Your instructions - Write out every line of the listing below word for word, leaving out the pictures.

Task inputs -
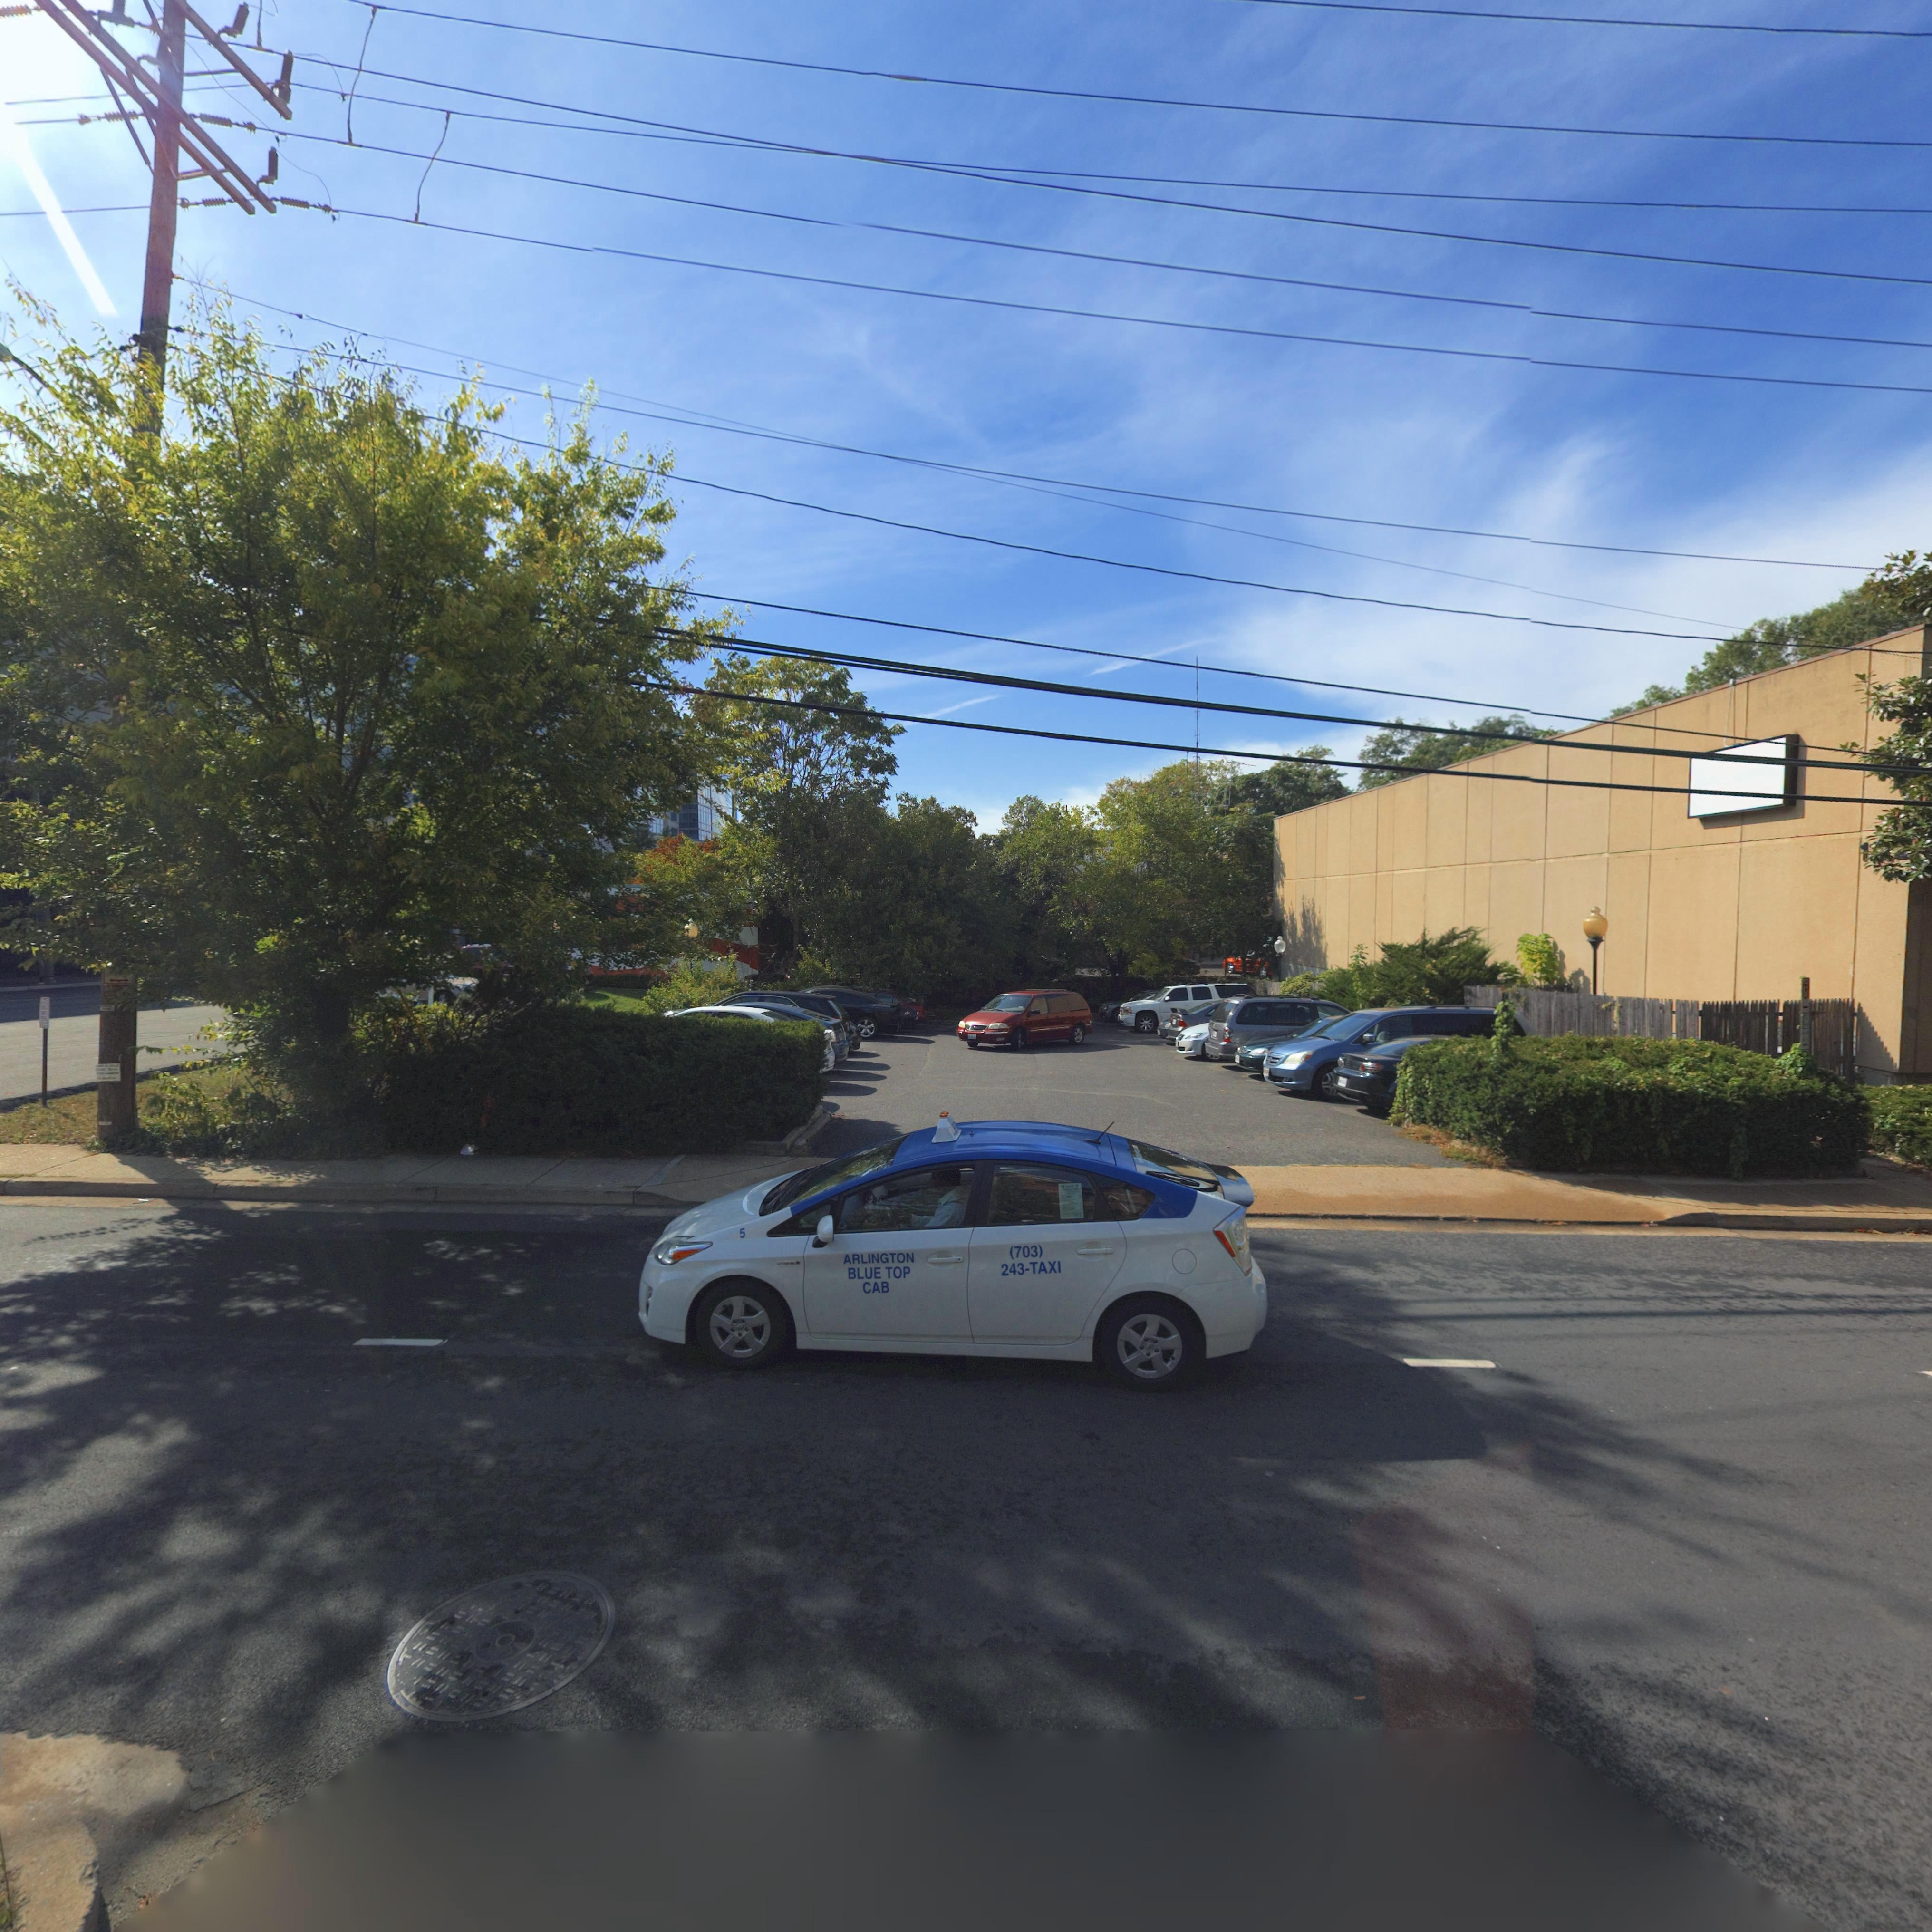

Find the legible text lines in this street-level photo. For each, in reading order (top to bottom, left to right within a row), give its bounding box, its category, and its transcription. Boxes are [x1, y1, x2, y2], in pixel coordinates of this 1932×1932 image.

[739, 1227, 746, 1239] None: 5
[1008, 1243, 1043, 1260] None: (703)
[842, 1252, 915, 1265] None: ARLINGTON
[848, 1266, 912, 1279] None: BLUE TOP
[1001, 1260, 1062, 1276] None: 243-TAXI
[862, 1281, 889, 1294] None: CAB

Solution below -
Find the legible text lines in this street-level photo. For each, in reading order (top to bottom, left to right within a row), give its bounding box, its category, and its transcription. Boxes are [x1, y1, x2, y2], in pixel coordinates of this 1932×1932 image.

[739, 1227, 746, 1239] None: 5
[1008, 1243, 1043, 1260] None: (703)
[842, 1252, 915, 1265] None: ARLINGTON
[848, 1266, 912, 1279] None: BLUE TOP
[1001, 1260, 1062, 1276] None: 243-TAXI
[862, 1281, 889, 1294] None: CAB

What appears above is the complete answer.